Lionel Gentric (95), frère prêcheur
Le samedi 10 octobre 2015, Lionel Gentric ne sera pas au Magnan… mais à Lourdes, au rassemblement annuel de l’Hospitalité du Rosaire, dont il prendra ce jour-là la présidence. Cette hospitalité rassemble aujourd’hui 4 000 bénévoles, qui se rassemblent chaque année au service de 1 500 malades et handicapés, à l’occasion du Pèlerinage du Rosaire.
« Aujourd’hui, dans l’Église de France, les hospitaliers sont porteurs d’une mission prophétique. Lorsqu’ils se dépensent au service des plus faibles et des plus handicapés, ils offrent un témoignage sur le Royaume de Dieu et découvrent eux-mêmes des aspects essentiels de la vie évangélique.
A Lourdes, le grand miracle est celui d’une porte entr’ouverte vers un monde nouveau, chamboulé, où les choses sont remises à l’endroit. Qu’un prêcheur accompagne cette œuvre hospitalière peut permettre aux bénévoles de mieux percevoir les enjeux de leur engagement. »
Lionel est frère prêcheur, religieux dominicain au couvent de Strasbourg. Attablé à une terrasse devant la Fondation Louis Vuitton où, profitant d’un petit créneau dans un agenda parisien minuté, il vient de se rafraîchir les yeux pendant une heure, il se confie.
« Lorsque je suis amené à prêcher l’Evangile, j’ai des mots à porter sur une parole qui vient d’au-delà de moi-même, des mots qui ne me sont pas donnés d’avance ; les porter est de l’ordre de l’acte de création. En cela, le prêcheur a une affinité profonde avec l’artiste. Et c’est peut-être un des points sur lesquels la formation technique que j’avais reçu à l’X avait besoin de trouver un débouché autre. »
Au pied du grand bâtiment qui semble s’envoler en volutes vers le ciel, sa méditation accompagne l’élan architectural.
Comment la vocation religieuse lui est-elle venue ? « Pendant mes études à l’X, j’ai réalisé que l’aptitude à très bien calculer n’épuiserait pas ma soif.
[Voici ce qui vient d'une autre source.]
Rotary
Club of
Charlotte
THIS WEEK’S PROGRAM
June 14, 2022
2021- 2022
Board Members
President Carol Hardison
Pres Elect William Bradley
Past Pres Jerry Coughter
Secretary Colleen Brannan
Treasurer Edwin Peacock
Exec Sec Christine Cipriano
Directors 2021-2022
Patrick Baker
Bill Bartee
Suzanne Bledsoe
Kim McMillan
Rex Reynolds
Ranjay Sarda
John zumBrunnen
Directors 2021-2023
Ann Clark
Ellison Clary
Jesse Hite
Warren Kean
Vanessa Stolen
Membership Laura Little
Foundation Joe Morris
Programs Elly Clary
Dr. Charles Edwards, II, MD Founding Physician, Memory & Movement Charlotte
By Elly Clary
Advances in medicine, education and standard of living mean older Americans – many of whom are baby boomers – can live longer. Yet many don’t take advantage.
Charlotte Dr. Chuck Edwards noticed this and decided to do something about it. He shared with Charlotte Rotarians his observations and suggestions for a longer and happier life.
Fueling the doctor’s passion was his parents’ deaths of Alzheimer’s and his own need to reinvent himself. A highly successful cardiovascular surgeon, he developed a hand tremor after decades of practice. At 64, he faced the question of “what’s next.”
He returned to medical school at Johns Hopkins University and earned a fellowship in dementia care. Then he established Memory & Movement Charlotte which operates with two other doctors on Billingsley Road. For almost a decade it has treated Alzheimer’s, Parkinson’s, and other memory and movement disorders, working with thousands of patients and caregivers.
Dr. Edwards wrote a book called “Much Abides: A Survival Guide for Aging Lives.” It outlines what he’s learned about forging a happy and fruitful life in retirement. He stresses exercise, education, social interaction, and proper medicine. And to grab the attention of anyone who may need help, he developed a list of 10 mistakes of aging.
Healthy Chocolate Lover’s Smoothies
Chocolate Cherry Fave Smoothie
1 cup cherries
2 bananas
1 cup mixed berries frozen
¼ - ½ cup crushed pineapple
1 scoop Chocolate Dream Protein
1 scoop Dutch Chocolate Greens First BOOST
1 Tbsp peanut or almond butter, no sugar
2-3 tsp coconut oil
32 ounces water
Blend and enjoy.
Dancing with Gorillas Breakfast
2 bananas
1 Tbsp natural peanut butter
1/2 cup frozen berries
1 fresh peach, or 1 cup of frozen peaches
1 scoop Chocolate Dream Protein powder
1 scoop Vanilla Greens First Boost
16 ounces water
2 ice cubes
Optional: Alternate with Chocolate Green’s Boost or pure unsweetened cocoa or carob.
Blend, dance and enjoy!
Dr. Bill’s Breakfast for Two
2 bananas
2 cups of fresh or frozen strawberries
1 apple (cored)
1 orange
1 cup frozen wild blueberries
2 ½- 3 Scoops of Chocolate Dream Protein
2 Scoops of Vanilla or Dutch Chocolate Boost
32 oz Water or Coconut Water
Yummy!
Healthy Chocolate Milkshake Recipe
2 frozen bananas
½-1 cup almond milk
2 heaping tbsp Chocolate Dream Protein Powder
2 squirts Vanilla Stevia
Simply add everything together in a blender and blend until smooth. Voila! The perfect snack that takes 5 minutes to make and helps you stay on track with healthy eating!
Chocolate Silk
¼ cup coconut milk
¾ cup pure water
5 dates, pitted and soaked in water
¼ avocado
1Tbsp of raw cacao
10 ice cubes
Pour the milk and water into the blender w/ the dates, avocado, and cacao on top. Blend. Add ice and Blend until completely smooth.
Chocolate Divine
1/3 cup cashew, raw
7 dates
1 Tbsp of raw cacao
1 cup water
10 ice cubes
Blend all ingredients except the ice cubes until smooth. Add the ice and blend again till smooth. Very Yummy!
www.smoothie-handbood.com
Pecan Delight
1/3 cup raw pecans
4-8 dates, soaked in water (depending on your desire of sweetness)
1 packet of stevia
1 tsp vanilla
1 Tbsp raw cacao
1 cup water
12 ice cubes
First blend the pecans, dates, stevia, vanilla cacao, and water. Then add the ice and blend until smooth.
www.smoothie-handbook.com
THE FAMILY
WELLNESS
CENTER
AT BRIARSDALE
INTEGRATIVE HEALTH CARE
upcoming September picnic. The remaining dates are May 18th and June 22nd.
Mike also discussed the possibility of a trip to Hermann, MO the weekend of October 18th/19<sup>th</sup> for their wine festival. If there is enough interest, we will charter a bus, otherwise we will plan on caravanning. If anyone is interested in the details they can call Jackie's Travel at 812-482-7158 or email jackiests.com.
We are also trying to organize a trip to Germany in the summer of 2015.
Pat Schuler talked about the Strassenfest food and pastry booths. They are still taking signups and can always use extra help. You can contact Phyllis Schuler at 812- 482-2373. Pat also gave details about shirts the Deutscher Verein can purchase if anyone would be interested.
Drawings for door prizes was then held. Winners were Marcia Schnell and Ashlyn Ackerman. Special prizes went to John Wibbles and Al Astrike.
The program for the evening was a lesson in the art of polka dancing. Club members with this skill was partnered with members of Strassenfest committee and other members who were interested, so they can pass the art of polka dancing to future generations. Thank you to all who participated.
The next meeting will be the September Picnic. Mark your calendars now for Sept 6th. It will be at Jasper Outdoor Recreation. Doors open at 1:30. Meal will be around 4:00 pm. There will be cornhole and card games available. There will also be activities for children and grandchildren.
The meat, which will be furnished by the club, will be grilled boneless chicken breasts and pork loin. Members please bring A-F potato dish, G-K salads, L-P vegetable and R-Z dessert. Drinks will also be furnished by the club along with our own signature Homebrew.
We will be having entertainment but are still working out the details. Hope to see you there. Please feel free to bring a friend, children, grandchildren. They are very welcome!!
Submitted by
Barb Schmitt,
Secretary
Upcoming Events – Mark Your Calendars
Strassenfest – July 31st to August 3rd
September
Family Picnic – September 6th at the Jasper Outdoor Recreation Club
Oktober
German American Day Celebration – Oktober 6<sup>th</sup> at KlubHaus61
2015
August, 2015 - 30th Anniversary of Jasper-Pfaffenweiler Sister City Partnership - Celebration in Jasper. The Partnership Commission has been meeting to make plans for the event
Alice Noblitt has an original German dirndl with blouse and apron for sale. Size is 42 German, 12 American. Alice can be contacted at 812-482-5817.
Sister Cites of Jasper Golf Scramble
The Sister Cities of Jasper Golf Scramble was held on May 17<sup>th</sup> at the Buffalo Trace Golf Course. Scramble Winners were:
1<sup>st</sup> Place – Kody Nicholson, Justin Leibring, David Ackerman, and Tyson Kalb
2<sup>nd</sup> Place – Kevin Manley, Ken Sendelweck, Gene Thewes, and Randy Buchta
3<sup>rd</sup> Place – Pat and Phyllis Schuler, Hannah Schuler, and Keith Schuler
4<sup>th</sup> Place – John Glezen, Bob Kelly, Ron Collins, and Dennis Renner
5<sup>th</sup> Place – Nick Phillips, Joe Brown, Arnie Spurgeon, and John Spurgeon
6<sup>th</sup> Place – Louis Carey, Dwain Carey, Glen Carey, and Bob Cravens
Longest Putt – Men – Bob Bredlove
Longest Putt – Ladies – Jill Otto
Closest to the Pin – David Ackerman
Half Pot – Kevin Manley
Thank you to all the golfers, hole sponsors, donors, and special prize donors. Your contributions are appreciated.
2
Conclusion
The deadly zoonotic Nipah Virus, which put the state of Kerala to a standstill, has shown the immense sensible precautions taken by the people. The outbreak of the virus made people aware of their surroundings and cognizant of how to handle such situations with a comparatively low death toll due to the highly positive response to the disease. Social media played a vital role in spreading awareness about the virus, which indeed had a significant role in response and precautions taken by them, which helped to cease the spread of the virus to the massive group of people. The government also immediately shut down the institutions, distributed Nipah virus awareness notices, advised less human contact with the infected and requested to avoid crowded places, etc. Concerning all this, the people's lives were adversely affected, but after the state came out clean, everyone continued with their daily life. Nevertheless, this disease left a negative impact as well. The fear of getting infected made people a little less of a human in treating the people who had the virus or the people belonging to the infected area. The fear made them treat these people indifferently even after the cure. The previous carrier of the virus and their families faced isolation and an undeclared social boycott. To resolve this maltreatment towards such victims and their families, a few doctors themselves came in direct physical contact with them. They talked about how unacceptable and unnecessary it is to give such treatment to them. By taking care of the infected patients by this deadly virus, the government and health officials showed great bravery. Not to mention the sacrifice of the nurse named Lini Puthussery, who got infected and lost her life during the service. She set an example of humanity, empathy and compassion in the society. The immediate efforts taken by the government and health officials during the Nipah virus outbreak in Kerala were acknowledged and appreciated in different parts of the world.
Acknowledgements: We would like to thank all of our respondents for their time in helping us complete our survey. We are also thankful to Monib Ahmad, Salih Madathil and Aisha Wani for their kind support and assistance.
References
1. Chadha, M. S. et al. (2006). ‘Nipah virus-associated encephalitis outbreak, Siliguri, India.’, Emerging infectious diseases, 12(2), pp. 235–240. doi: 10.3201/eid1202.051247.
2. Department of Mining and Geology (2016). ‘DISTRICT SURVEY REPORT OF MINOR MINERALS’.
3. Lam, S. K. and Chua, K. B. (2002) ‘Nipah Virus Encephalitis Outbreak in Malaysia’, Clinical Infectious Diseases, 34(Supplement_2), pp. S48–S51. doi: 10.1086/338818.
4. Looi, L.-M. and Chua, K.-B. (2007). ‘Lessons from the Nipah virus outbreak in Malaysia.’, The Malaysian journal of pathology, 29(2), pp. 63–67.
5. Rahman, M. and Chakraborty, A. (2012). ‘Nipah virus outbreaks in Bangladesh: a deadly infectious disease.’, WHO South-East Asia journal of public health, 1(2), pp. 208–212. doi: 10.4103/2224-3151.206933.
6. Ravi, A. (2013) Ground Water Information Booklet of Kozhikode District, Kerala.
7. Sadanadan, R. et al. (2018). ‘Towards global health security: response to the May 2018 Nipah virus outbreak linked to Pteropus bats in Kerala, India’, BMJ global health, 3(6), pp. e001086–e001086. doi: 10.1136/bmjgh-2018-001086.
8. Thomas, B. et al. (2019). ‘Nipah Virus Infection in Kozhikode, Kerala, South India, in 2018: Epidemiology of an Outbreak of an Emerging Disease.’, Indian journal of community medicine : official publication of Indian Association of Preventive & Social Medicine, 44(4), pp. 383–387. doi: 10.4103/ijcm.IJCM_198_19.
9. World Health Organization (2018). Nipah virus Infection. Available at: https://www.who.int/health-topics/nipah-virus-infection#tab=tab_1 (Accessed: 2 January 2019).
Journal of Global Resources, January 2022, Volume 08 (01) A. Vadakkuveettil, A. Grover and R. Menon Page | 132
Je voyais mes camarades partir par bataillons entiers dans le conseil et la finance. Je n’avais aucune envie de les rejoindre. L’éclectisme intellectuel des enseignements à l’X me laissait l’impression somme toute vertigineuse que toutes les portes m’étaient ouvertes, ce qui est une chance inouïe pour un jeune de 21 ans, mais aussi un redoutable défi. Quand toutes les portes sont ouvertes, il reste encore à en choisir une, et à la franchir. A défaut d’un vrai choix, il y a un risque de ne rien accomplir du tout. »
C’est alors que lui est venue l’idée de la vie religieuse. Ce choix radical, il en confie l’analyse à Paul Valéry : « Le mystère du choix n’est pas un moindre mystère que celui de l’invention, en admettant qu’il en soit bien distinct. »
Car bien loin de l’enfermer, le choix que fit alors Lionel de s’engager sans retour dans la vie religieuse, de repartir pour 10 ans d’études après l’X avant d’être ordonné prêtre en 2009, lui a donné le sentiment que sa créativité était enfin libérée. « On peut faire du neuf chez les religieux. Il existe de vrais espaces de créativité ».
Lionel compare avec affection ses anciens des années 50 qui ont voulu s’enfouir comme prêtres ouvriers dans les banlieues gagnées par l’athéisme et ses jeunes confrères qui portent le col romain. Pour lui, ils ont en commun cette même volonté de témoigner aux hommes de ce temps, un même élan missionnaire.
Nos contemporains manifestent une vraie soif religieuse qui s’exprime parfois de façon dangereuse. Ils ont besoin de témoins. La chance des religieux, c’est de pouvoir rejoindre ceux qui ne mettraient jamais les pieds dans une église.
Lionel voit la question religieuse dramatiquement revenue au premier plan de l’agenda des responsables de ce monde. Il récuse le discours qui voudrait renvoyer la religion à la sphère privée. « On ne peut pas couper les gens en tranches. Je suis citoyen quand je vais voter, religieux quand je prêche, mais l’inverse est vrai aussi : le religieux va voter, et c’est un citoyen qui prêche. »
Il espère que le monde trouvera la recette d’une intégration pacifique de la religion dans l’espace public.